| EXTRACT TO READ |
=======

<dimenus>
anyone having issues building zig (master) on mingw64?
<dimenus>
getting a bunch of undef references to z3_* libclangStaticAnalyzerCore
<dimenus>
even with Z3 installed
<daurnimator>
dimenus: 2965 and 2958 were recently merged.... does it work from before they were merged?
<scientes>
we don't need maskedLoad or maskedStore
<scientes>
you can just use | and & and let the optimizer figure it out
<daurnimator>
scientes: I don't think that fits zig's philosophy
<scientes>
daurnimator, we could just put it in std lib
<scientes>
we only need @gather and @scatter
<daurnimator>
scientes: e.g. if you have half of a vector next to something with PROT_NONE: i'd want to be using a masked load.
<scientes>
daurnimator, ahh unaligned loads?
<daurnimator>
scientes: not unaligned. but when you *do not* want to read from memory
<scientes>
the optimization should just be guaranteed
<scientes>
daurnimator, yeah, but it will always be 16-byte aligned, so PROT_NONE is impossible
<daurnimator>
howso?
<scientes>
it has to be page aligned
<daurnimator>
16-byte aligned can still go over a page long if your vector is > 16 bytes.....
<scientes>
and thus is simd aligned
<scientes>
again, you just have to guarantee that the optimization is wrong
<scientes>
optimization is right
<scientes>
LLVM has already annonced that these instructions will be deprecated too
<scientes>
I feel its a bug in LLVM
<daurnimator>
whats a bug?

=======

| DATASET CONTENT |
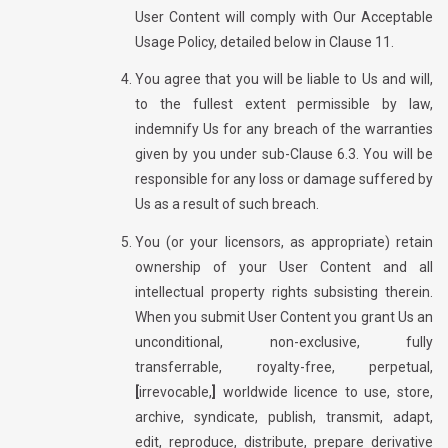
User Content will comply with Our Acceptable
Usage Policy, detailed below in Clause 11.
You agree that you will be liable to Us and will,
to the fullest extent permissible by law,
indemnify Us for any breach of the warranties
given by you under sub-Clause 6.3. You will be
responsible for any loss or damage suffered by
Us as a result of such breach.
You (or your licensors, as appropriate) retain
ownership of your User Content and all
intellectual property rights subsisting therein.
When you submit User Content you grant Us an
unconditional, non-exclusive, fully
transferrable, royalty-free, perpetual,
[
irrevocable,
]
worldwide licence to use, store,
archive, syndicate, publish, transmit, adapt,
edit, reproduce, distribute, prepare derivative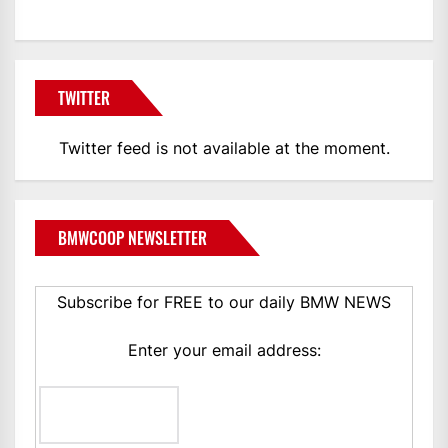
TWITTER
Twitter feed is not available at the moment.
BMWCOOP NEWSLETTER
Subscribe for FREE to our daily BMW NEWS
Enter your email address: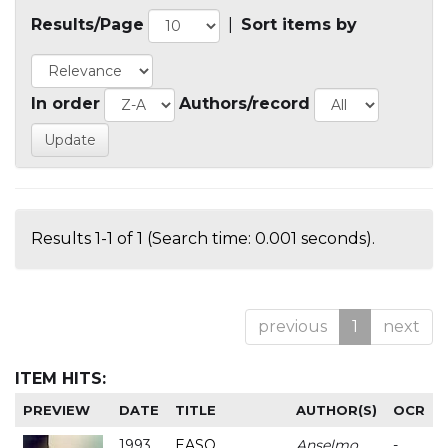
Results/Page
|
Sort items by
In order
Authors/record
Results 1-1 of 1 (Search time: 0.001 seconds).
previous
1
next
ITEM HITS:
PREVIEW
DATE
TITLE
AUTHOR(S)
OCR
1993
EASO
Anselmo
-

=======

In the chat about building zig, answer each question on its own line:
(a) What errors does dimenus report when building zig master on mingw64?
(b) Which two numbers does daurnimator say were recently merged?
(c) Which two builtins does scientes say are the only ones needed?

(a) A bunch of undefined references to z3_* in libclangStaticAnalyzerCore, even with Z3 installed.
(b) 2965 and 2958.
(c) @gather and @scatter.